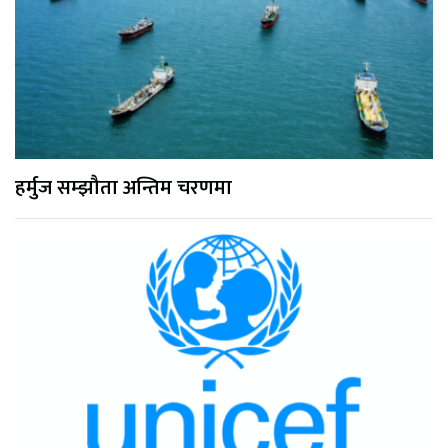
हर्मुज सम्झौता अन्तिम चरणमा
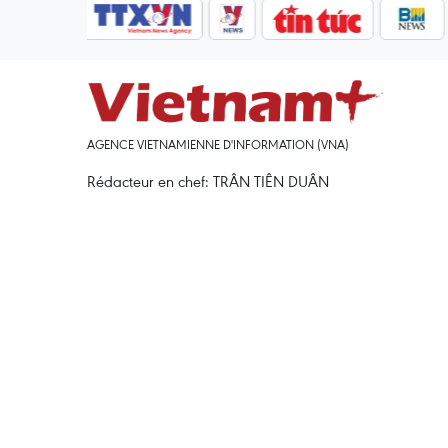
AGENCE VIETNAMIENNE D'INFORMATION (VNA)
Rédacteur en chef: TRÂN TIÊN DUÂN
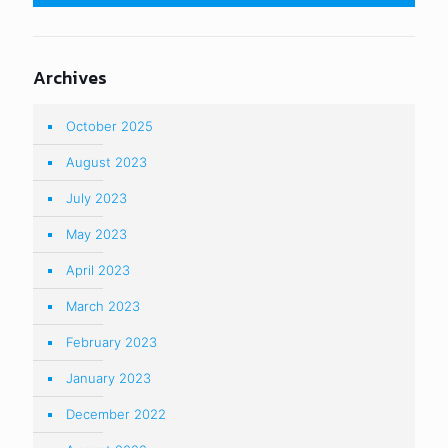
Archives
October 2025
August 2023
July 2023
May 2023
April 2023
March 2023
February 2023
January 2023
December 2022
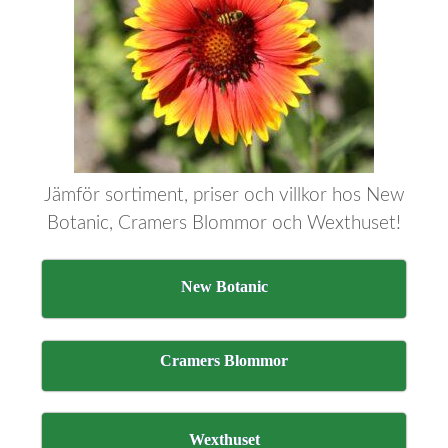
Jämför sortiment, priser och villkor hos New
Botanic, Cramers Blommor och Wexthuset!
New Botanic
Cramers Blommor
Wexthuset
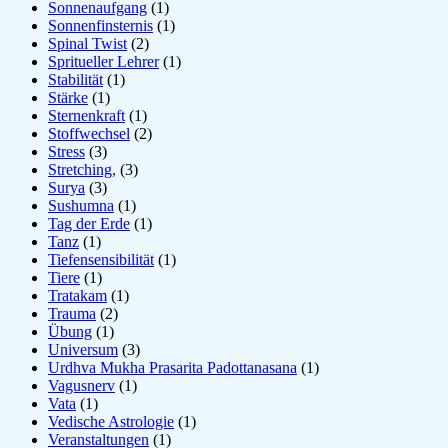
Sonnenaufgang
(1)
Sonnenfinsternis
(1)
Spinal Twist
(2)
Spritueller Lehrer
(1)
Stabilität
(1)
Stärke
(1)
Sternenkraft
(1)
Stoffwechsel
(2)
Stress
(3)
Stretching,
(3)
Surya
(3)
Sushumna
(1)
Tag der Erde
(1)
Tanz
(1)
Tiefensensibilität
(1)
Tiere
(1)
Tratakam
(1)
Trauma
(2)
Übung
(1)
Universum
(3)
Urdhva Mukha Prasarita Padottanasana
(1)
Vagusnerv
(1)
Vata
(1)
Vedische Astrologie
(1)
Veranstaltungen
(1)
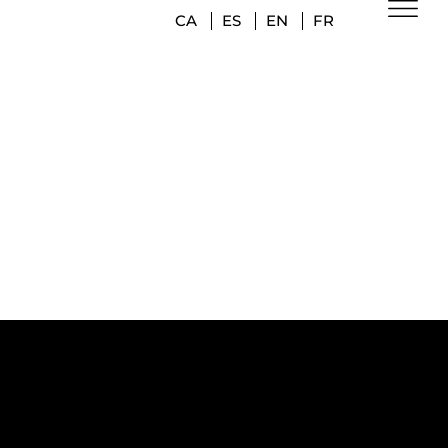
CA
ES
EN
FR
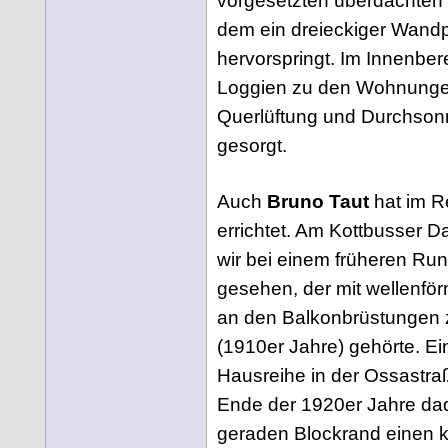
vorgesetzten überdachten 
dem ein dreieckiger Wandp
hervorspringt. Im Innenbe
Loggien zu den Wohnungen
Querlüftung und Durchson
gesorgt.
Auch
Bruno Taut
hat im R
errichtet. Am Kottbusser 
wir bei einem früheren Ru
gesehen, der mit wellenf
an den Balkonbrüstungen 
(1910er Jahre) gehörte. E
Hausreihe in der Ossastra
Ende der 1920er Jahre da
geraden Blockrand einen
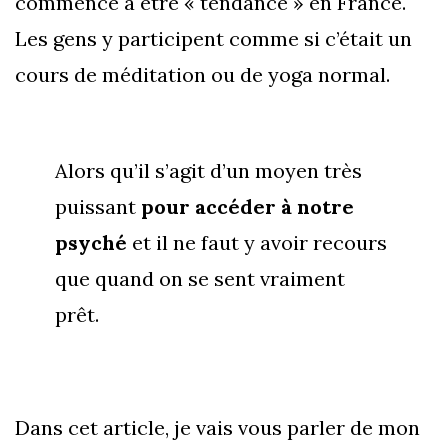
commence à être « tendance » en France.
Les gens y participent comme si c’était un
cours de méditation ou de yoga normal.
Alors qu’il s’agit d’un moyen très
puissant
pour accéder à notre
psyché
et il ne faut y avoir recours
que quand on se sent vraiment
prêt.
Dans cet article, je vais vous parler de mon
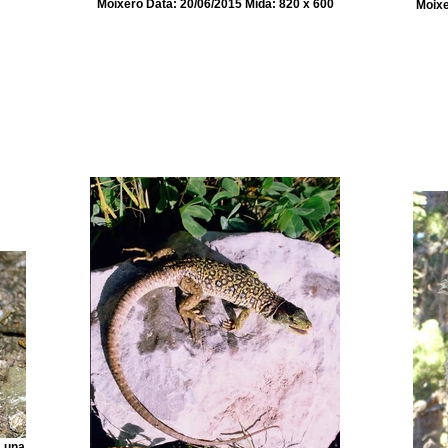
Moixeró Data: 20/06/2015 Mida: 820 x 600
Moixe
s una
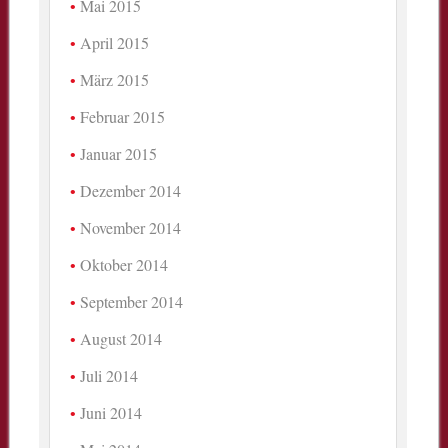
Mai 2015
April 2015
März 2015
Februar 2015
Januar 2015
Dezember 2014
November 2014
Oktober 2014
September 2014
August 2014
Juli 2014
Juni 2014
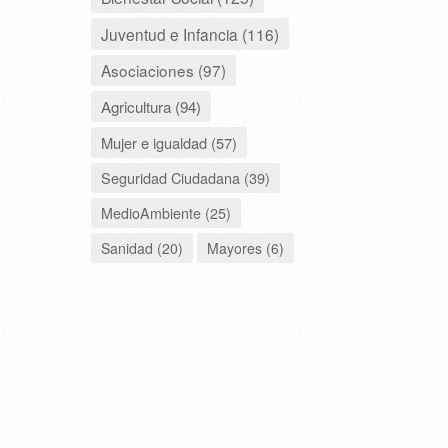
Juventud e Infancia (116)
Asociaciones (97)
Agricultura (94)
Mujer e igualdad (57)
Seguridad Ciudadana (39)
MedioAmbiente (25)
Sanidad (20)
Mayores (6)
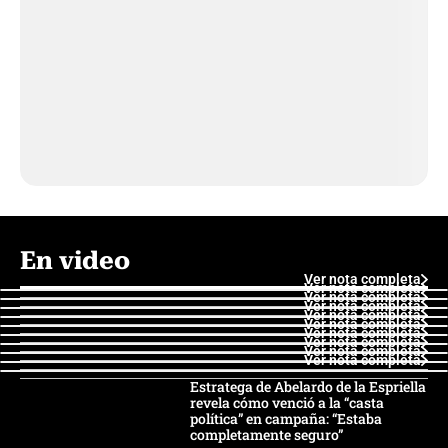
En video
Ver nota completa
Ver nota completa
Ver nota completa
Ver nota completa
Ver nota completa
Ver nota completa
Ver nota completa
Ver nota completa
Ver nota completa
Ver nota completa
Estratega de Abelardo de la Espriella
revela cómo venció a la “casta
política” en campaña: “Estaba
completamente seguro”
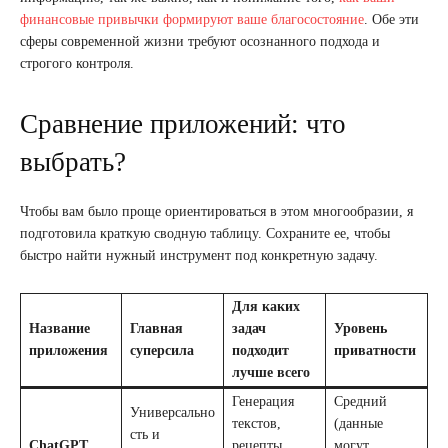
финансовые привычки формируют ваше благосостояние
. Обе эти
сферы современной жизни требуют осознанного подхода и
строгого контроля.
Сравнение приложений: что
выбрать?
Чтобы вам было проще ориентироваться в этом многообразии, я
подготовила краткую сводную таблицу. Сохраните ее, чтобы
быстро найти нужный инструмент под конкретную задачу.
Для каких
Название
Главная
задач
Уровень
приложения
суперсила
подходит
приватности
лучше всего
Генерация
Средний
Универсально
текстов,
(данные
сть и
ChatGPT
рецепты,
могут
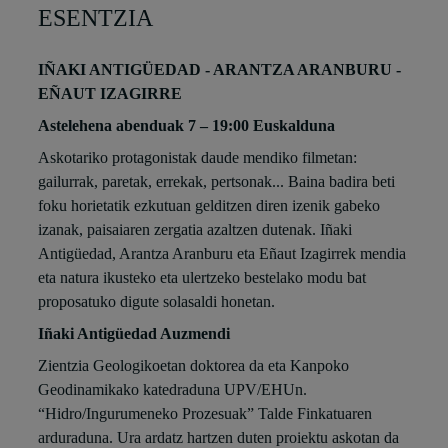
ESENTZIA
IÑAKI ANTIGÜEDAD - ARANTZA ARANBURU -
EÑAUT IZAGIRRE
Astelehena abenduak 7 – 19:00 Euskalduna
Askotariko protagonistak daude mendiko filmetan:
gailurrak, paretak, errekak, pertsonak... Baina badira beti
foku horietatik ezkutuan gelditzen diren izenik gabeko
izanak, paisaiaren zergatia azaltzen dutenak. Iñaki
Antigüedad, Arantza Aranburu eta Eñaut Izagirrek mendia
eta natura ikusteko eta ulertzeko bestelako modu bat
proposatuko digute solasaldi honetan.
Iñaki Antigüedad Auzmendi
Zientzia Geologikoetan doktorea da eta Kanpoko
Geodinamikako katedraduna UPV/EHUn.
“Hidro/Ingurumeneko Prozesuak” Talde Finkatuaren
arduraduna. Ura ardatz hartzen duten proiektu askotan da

++++

> [Problem statement] Verbatim copy, images excluded: transcribe all the entries above.

> [Problem solution]
हर्मुज सम्झौता अन्तिम चरणमा
AGENCE VIETNAMIENNE D'INFORMATION (VNA)
Rédacteur en chef: TRÂN TIÊN DUÂN
Archives
October 2025
August 2023
July 2023
May 2023
April 2023
March 2023
February 2023
January 2023
December 2022
Jämför sortiment, priser och villkor hos New
Botanic, Cramers Blommor och Wexthuset!
New Botanic
Cramers Blommor
Wexthuset
Sonnenaufgang
(1)
Sonnenfinsternis
(1)
Spinal Twist
(2)
Spritueller Lehrer
(1)
Stabilität
(1)
Stärke
(1)
Sternenkraft
(1)
Stoffwechsel
(2)
Stress
(3)
Stretching,
(3)
Surya
(3)
Sushumna
(1)
Tag der Erde
(1)
Tanz
(1)
Tiefensensibilität
(1)
Tiere
(1)
Tratakam
(1)
Trauma
(2)
Übung
(1)
Universum
(3)
Urdhva Mukha Prasarita Padottanasana
(1)
Vagusnerv
(1)
Vata
(1)
Vedische Astrologie
(1)
Veranstaltungen
(1)
CA
ES
EN
FR
vorgesetzten überdachten 
dem ein dreieckiger Wandp
hervorspringt. Im Innenbe
Loggien zu den Wohnungen
Querlüftung und Durchson
gesorgt.
Auch
Bruno Taut
hat im R
errichtet. Am Kottbusser 
wir bei einem früheren Ru
gesehen, der mit wellenf
an den Balkonbrüstungen 
(1910er Jahre) gehörte. E
Hausreihe in der Ossastra
Ende der 1920er Jahre da
geraden Blockrand einen
commence à être « tendance » en France.
Les gens y participent comme si c’était un
cours de méditation ou de yoga normal.
Alors qu’il s’agit d’un moyen très
puissant
pour accéder à notre
psyché
et il ne faut y avoir recours
que quand on se sent vraiment
prêt.
Dans cet article, je vais vous parler de mon
Moixeró Data: 20/06/2015 Mida: 820 x 600
Moixe
s una
Mai 2015
April 2015
März 2015
Februar 2015
Januar 2015
Dezember 2014
November 2014
Oktober 2014
September 2014
August 2014
Juli 2014
Juni 2014
Juventud e Infancia (116)
Asociaciones (97)
Agricultura (94)
Mujer e igualdad (57)
Seguridad Ciudadana (39)
MedioAmbiente (25)
Sanidad (20)
Mayores (6)
En video
Ver nota completa
Ver nota completa
Ver nota completa
Ver nota completa
Ver nota completa
Ver nota completa
Ver nota completa
Ver nota completa
Ver nota completa
Ver nota completa
Estratega de Abelardo de la Espriella
revela cómo venció a la “casta
política” en campaña: “Estaba
completamente seguro”
финансовые привычки формируют ваше благосостояние
. Обе эти
сферы современной жизни требуют осознанного подхода и
строгого контроля.
Сравнение приложений: что
выбрать?
Чтобы вам было проще ориентироваться в этом многообразии, я
подготовила краткую сводную таблицу. Сохраните ее, чтобы
быстро найти нужный инструмент под конкретную задачу.
Для каких
Название
Главная
задач
Уровень
приложения
суперсила
подходит
приватности
лучше всего
Генерация
Средний
Универсально
текстов,
(данные
сть и
ChatGPT
рецепты,
могут
ESENTZIA
IÑAKI ANTIGÜEDAD - ARANTZA ARANBURU -
EÑAUT IZAGIRRE
Astelehena abenduak 7 – 19:00 Euskalduna
Askotariko protagonistak daude mendiko filmetan:
gailurrak, paretak, errekak, pertsonak... Baina badira beti
foku horietatik ezkutuan gelditzen diren izenik gabeko
izanak, paisaiaren zergatia azaltzen dutenak. Iñaki
Antigüedad, Arantza Aranburu eta Eñaut Izagirrek mendia
eta natura ikusteko eta ulertzeko bestelako modu bat
proposatuko digute solasaldi honetan.
Iñaki Antigüedad Auzmendi
Zientzia Geologikoetan doktorea da eta Kanpoko
Geodinamikako katedraduna UPV/EHUn.
“Hidro/Ingurumeneko Prozesuak” Talde Finkatuaren
arduraduna. Ura ardatz hartzen duten proiektu askotan da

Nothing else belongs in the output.